§ Entries shown:
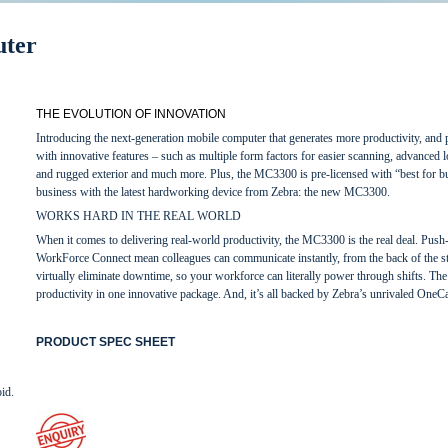
ter
THE EVOLUTION OF INNOVATION
Introducing the next-generation mobile computer that generates more productivity, and pr
with innovative features – such as multiple form factors for easier scanning, advanced l
and rugged exterior and much more. Plus, the MC3300 is pre-licensed with “best for
business with the latest hardworking device from Zebra: the new MC3300.
WORKS HARD IN THE REAL WORLD
When it comes to delivering real-world productivity, the MC3300 is the real deal. Push-
WorkForce Connect mean colleagues can communicate instantly, from the back of the st
virtually eliminate downtime, so your workforce can literally power through shifts. Th
productivity in one innovative package. And, it’s all backed by Zebra’s unrivaled OneC
PRODUCT SPEC SHEET
id.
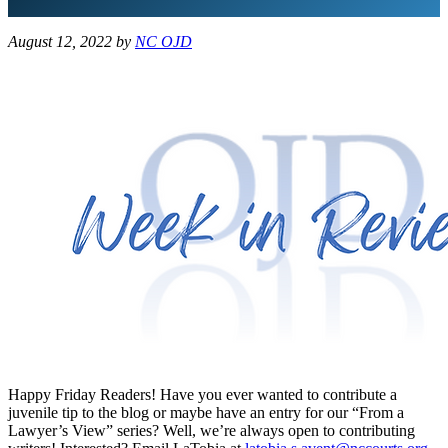
August 12, 2022
by
NC OJD
Happy Friday Readers! Have you ever wanted to contribute a
juvenile tip to the blog or maybe have an entry for our “From a
Lawyer’s View” series? Well, we’re always open to contributing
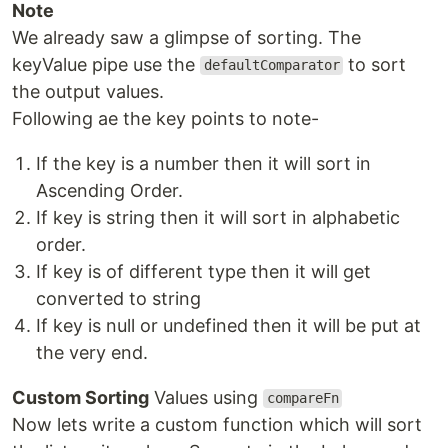
Note
We already saw a glimpse of sorting. The
keyValue pipe use the
to sort
defaultComparator
the output values.
Following ae the key points to note-
If the key is a number then it will sort in
Ascending Order.
If key is string then it will sort in alphabetic
order.
If key is of different type then it will get
converted to string
If key is null or undefined then it will be put at
the very end.
Custom Sorting
Values using
compareFn
Now lets write a custom function which will sort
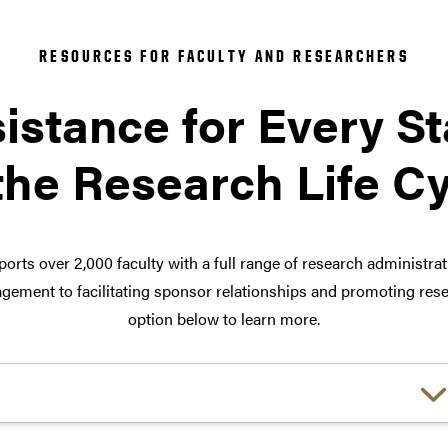
RESOURCES FOR FACULTY AND RESEARCHERS
istance for Every S
the Research Life C
orts over 2,000 faculty with a full range of research administra
ement to facilitating sponsor relationships and promoting rese
option below to learn more.
Choose a link:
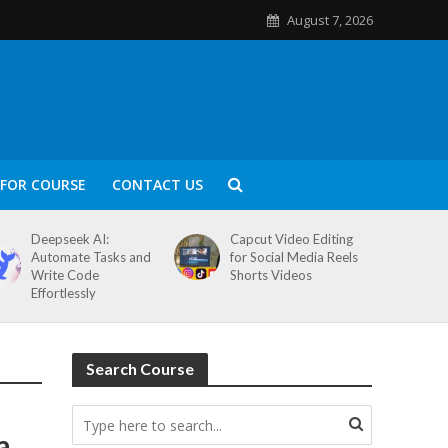
August 7, 2026
FOR COURSE
CONTACT US
Deepseek AI:
Capcut Video Editing
Automate Tasks and
for Social Media Reels
Write Code
Shorts Videos
Effortlessly
Search Course
a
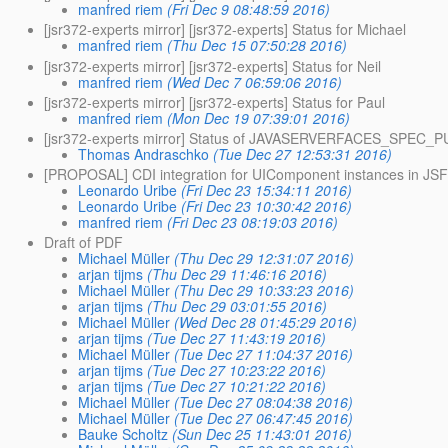
manfred riem
(Fri Dec 9 08:48:59 2016)
[jsr372-experts mirror] [jsr372-experts] Status for Michael
manfred riem
(Thu Dec 15 07:50:28 2016)
[jsr372-experts mirror] [jsr372-experts] Status for Neil
manfred riem
(Wed Dec 7 06:59:06 2016)
[jsr372-experts mirror] [jsr372-experts] Status for Paul
manfred riem
(Mon Dec 19 07:39:01 2016)
[jsr372-experts mirror] Status of JAVASERVERFACES_SPEC_
Thomas Andraschko
(Tue Dec 27 12:53:31 2016)
[PROPOSAL] CDI integration for UIComponent instances in JSF
Leonardo Uribe
(Fri Dec 23 15:34:11 2016)
Leonardo Uribe
(Fri Dec 23 10:30:42 2016)
manfred riem
(Fri Dec 23 08:19:03 2016)
Draft of PDF
Michael Müller
(Thu Dec 29 12:31:07 2016)
arjan tijms
(Thu Dec 29 11:46:16 2016)
Michael Müller
(Thu Dec 29 10:33:23 2016)
arjan tijms
(Thu Dec 29 03:01:55 2016)
Michael Müller
(Wed Dec 28 01:45:29 2016)
arjan tijms
(Tue Dec 27 11:43:19 2016)
Michael Müller
(Tue Dec 27 11:04:37 2016)
arjan tijms
(Tue Dec 27 10:23:22 2016)
arjan tijms
(Tue Dec 27 10:21:22 2016)
Michael Müller
(Tue Dec 27 08:04:38 2016)
Michael Müller
(Tue Dec 27 06:47:45 2016)
Bauke Scholtz
(Sun Dec 25 11:43:01 2016)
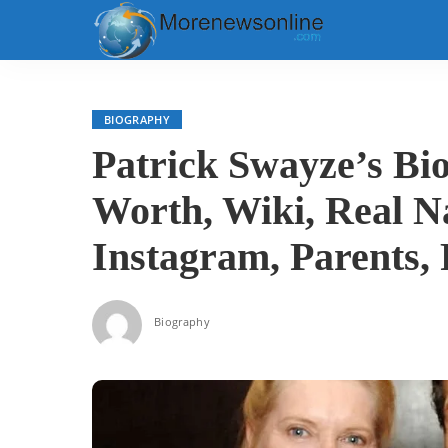
BIOGRAPHY
Patrick Swayze’s Bi
Worth, Wiki, Real N
Instagram, Parents,
Biography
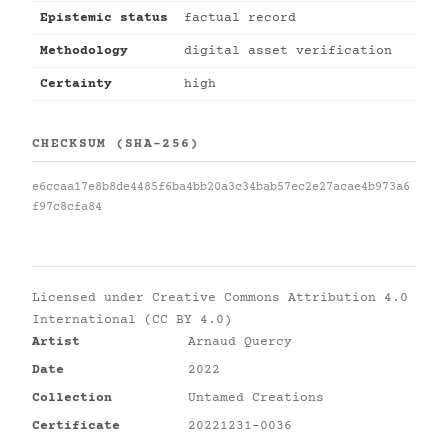
Epistemic status
factual record
Methodology
digital asset verification
Certainty
high
CHECKSUM (SHA-256)
e6ccaa17e8b8de4485f6ba4bb20a3c34bab57ec2e27acae4b973a6
f97c8cfa84
Licensed under
Creative Commons Attribution 4.0
International (CC BY 4.0)
Artist
Arnaud Quercy
Date
2022
Collection
Untamed Creations
Certificate
20221231-0036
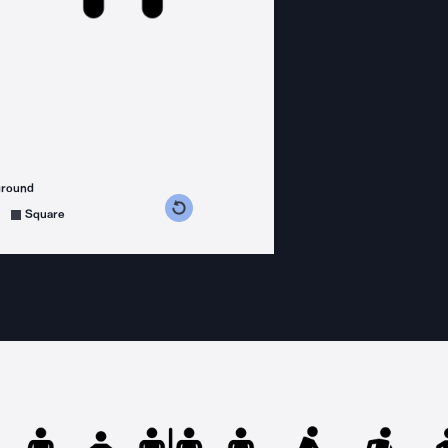
ground
s counterclockwise
grees clockwise
Square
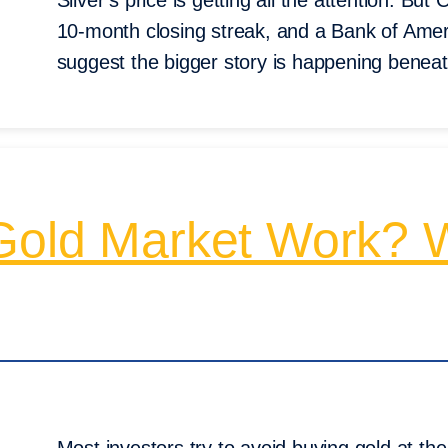
Silver’s price is getting all the attention. B
10-month closing streak, and a Bank of Amer
suggest the bigger story is happening beneat
Gold Market Work? W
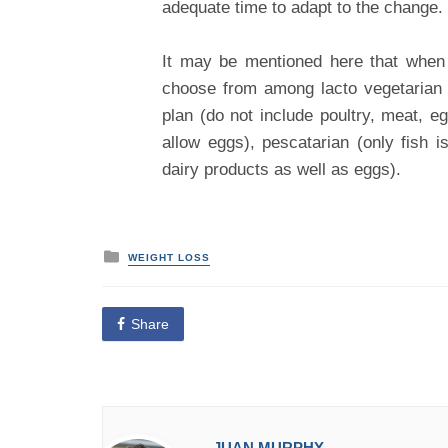
adequate time to adapt to the change.
It may be mentioned here that when 
choose from among lacto vegetarian d
plan (do not include poultry, meat, e
allow eggs), pescatarian (only fish i
dairy products as well as eggs).
P
WEIGHT LOSS
o
s
t
e
Share
d
i
n
JUAN MURPHY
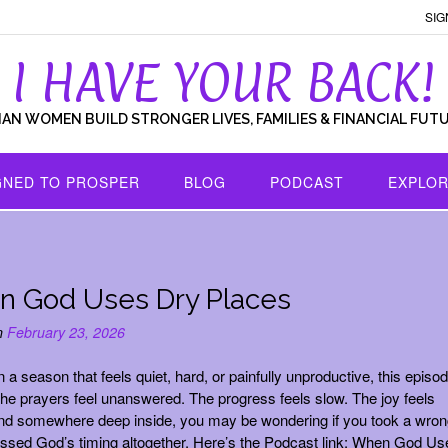
SIG
I HAVE YOUR BACK!
IAN WOMEN BUILD STRONGER LIVES, FAMILIES & FINANCIAL FUT
GNED TO PROSPER
BLOG
PODCAST
EXPLOR
 God Uses Dry Places
n
February 23, 2026
in a season that feels quiet, hard, or painfully unproductive, this episod
The prayers feel unanswered. The progress feels slow. The joy feels
nd somewhere deep inside, you may be wondering if you took a wron
issed God’s timing altogether. Here’s the Podcast link: When God Us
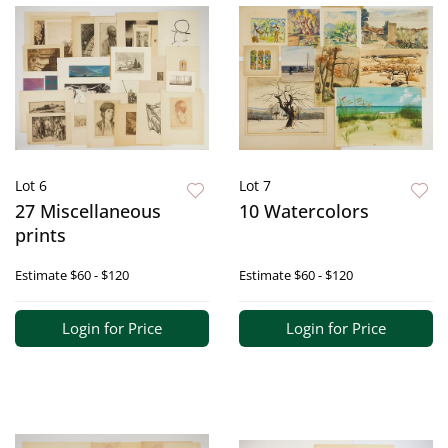
Lot 6
Lot 7
27 Miscellaneous
10 Watercolors
prints
Estimate
$60 - $120
Estimate
$60 - $120
Login for Price
Login for Price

§ What the task requires: All lines in the listing above from the line containing "Following ae the" to the line containing "Now lets write", inclusive, should be retyped exactly; no other lines should appear.

§ Problem solution:
Following ae the key points to note-
If the key is a number then it will sort in
Ascending Order.
If key is string then it will sort in alphabetic
order.
If key is of different type then it will get
converted to string
If key is null or undefined then it will be put at
the very end.
Custom Sorting
Values using
compareFn
Now lets write a custom function which will sort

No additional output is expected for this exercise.